• **What is asked**: Reproduce the lines of the entries below, starting at the line that contains "locality: Calhoun." and ending after the line that contains "collector number: 103".

⟨

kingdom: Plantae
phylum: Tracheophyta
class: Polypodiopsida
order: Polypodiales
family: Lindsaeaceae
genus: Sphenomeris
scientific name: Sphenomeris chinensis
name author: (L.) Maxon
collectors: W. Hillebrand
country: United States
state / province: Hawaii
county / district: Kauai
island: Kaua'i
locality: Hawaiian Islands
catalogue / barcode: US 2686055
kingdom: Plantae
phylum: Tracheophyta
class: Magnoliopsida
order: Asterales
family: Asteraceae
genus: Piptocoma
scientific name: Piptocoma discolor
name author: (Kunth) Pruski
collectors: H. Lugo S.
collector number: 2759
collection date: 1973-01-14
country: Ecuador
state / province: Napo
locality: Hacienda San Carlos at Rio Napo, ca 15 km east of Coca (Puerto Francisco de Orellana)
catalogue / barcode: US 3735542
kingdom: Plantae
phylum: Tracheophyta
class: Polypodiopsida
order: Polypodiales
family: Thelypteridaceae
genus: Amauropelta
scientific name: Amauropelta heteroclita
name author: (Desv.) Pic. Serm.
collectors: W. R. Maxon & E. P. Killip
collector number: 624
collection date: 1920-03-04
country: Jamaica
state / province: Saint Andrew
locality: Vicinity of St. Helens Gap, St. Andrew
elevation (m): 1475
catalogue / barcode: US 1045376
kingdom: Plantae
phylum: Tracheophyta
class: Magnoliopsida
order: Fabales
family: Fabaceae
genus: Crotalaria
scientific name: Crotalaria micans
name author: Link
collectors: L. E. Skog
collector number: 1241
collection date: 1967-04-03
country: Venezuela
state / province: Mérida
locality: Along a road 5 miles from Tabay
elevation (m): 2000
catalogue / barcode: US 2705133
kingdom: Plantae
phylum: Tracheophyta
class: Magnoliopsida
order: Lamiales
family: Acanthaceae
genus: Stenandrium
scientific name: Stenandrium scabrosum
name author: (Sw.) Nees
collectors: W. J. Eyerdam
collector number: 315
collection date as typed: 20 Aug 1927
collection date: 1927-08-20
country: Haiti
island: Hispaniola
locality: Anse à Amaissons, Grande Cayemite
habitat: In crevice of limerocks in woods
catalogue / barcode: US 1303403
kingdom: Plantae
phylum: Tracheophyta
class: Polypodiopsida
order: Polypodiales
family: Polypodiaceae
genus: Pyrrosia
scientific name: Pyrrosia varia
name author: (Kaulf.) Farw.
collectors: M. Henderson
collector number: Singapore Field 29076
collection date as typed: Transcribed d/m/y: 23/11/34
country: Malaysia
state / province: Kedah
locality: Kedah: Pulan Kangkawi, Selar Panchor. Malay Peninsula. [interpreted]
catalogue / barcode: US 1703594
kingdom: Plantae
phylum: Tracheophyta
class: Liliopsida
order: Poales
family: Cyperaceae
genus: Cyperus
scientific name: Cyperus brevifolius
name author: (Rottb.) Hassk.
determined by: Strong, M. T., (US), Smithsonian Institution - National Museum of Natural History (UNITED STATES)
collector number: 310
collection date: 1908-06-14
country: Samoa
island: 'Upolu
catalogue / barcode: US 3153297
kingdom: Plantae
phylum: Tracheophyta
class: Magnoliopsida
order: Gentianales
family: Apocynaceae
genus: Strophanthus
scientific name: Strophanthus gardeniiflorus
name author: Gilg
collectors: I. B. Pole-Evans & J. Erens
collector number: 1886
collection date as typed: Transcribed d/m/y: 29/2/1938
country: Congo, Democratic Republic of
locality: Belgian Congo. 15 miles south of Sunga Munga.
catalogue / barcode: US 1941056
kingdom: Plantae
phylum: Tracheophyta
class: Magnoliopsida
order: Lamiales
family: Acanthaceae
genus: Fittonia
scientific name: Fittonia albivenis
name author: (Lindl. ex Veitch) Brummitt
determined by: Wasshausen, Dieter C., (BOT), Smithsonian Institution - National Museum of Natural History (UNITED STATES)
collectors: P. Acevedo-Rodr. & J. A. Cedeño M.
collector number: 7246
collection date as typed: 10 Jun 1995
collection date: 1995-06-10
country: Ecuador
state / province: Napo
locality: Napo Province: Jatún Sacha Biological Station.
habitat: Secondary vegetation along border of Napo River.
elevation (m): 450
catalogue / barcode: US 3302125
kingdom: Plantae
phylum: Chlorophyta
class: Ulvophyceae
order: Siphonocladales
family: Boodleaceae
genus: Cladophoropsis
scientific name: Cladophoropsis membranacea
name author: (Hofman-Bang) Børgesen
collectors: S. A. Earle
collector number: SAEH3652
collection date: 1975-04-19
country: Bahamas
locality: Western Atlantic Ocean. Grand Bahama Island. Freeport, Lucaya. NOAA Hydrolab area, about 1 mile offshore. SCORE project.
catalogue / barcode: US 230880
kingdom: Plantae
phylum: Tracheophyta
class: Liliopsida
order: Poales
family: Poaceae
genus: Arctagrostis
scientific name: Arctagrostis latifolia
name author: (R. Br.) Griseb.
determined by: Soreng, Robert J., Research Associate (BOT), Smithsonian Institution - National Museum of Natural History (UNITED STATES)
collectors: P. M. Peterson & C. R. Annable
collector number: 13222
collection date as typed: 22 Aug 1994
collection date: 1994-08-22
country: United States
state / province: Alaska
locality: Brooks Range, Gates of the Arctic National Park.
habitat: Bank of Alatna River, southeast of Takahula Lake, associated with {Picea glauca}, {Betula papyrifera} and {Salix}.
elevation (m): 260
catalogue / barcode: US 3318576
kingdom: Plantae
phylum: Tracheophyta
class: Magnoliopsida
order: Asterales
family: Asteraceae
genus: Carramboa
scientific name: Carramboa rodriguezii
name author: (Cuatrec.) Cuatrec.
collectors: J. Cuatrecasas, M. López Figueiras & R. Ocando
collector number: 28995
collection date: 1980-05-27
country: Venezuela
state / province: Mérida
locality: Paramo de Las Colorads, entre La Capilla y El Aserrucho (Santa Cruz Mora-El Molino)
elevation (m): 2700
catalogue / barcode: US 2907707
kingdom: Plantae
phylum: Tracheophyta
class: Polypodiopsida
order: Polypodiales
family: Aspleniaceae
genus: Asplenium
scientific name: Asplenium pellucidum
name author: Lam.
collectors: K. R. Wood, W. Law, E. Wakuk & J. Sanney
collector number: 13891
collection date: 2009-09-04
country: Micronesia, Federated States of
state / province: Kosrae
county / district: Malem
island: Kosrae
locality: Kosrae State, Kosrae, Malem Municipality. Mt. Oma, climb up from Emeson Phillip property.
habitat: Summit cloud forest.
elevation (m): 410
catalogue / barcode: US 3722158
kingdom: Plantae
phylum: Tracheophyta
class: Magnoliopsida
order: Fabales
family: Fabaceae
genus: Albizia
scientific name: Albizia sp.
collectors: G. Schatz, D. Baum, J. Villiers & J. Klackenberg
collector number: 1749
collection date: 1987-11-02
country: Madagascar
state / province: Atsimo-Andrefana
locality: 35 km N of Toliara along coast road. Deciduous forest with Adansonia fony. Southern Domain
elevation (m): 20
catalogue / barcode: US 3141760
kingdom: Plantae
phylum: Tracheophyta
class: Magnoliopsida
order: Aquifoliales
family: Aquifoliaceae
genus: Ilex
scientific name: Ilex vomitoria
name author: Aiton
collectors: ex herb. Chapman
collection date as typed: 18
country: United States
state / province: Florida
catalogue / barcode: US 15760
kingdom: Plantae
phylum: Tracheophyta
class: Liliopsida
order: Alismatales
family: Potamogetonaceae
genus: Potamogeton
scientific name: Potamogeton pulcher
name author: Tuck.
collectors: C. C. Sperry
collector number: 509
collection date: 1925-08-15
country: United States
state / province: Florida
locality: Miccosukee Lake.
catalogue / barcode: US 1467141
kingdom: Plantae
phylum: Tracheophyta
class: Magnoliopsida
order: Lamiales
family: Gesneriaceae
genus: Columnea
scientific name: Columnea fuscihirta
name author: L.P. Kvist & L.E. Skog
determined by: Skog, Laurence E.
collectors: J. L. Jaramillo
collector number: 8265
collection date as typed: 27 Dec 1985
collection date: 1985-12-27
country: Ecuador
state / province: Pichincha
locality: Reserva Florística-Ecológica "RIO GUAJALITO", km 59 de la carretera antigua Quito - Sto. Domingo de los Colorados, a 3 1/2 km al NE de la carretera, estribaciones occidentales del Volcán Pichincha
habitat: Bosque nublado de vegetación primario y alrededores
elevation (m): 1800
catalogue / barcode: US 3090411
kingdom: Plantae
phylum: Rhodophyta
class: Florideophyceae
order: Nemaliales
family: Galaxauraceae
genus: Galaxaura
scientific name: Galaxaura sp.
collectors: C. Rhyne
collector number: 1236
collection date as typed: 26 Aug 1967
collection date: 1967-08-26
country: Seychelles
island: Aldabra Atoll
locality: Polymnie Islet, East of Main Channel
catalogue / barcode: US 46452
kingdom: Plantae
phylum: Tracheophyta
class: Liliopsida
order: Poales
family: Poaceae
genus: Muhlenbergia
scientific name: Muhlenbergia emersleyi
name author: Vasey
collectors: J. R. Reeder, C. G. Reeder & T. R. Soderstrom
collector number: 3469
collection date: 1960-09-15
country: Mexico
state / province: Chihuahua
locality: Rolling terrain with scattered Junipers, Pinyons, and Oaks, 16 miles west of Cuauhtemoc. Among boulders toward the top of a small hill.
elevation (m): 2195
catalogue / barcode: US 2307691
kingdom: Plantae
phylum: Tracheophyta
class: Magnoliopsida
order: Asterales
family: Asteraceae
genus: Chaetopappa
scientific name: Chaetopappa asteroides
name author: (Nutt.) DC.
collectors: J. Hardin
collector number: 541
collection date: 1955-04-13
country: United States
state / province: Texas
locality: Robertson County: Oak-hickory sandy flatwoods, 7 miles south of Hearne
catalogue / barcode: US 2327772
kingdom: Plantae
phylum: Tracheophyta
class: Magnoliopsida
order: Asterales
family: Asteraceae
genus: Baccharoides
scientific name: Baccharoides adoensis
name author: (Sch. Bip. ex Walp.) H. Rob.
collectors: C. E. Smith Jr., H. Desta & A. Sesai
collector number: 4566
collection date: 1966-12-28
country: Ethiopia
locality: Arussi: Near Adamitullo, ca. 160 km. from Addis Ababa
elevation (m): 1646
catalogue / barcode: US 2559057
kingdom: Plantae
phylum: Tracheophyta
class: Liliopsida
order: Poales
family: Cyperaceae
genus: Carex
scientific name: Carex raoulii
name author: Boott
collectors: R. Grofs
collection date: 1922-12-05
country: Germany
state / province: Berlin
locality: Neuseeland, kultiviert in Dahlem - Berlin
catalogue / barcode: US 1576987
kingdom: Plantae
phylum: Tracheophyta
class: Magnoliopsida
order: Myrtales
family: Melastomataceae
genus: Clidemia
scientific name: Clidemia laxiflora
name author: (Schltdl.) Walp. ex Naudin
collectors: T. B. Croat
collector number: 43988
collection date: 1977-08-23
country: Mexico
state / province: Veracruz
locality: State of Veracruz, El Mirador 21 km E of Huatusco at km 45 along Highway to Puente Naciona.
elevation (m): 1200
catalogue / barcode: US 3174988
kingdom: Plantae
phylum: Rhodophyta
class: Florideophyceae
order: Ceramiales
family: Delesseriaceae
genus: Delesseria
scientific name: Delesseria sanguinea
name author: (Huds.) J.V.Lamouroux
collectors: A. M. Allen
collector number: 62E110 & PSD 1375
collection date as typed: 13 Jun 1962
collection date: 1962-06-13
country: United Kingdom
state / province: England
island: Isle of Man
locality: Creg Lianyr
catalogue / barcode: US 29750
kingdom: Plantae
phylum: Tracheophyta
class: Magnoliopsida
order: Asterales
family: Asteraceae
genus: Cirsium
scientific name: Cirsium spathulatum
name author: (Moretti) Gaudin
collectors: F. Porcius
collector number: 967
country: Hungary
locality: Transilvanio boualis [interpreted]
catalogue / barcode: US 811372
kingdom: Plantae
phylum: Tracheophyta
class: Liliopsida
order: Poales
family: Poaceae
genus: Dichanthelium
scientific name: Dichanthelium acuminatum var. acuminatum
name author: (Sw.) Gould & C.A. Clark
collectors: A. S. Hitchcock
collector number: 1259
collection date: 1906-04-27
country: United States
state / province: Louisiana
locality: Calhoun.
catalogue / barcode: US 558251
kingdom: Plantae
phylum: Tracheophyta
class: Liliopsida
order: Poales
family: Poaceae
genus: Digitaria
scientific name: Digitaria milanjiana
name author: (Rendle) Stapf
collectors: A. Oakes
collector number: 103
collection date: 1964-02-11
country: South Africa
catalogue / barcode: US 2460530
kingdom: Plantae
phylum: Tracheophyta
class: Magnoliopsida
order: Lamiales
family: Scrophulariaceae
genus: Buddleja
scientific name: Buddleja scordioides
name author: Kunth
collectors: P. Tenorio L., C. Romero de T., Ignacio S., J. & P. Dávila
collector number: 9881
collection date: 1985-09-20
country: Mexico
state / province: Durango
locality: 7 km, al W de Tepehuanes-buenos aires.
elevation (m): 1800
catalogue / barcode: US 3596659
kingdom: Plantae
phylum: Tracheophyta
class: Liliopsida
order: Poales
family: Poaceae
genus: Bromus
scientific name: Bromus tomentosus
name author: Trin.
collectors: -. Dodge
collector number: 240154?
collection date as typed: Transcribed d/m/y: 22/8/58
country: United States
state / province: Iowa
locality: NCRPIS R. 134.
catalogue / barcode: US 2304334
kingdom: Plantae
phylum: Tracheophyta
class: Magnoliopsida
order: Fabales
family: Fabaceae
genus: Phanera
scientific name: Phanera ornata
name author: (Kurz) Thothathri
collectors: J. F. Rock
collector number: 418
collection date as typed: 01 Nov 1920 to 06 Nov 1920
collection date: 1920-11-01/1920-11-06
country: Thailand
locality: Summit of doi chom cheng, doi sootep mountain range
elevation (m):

⟩

• **Final result**:
locality: Calhoun.
catalogue / barcode: US 558251
kingdom: Plantae
phylum: Tracheophyta
class: Liliopsida
order: Poales
family: Poaceae
genus: Digitaria
scientific name: Digitaria milanjiana
name author: (Rendle) Stapf
collectors: A. Oakes
collector number: 103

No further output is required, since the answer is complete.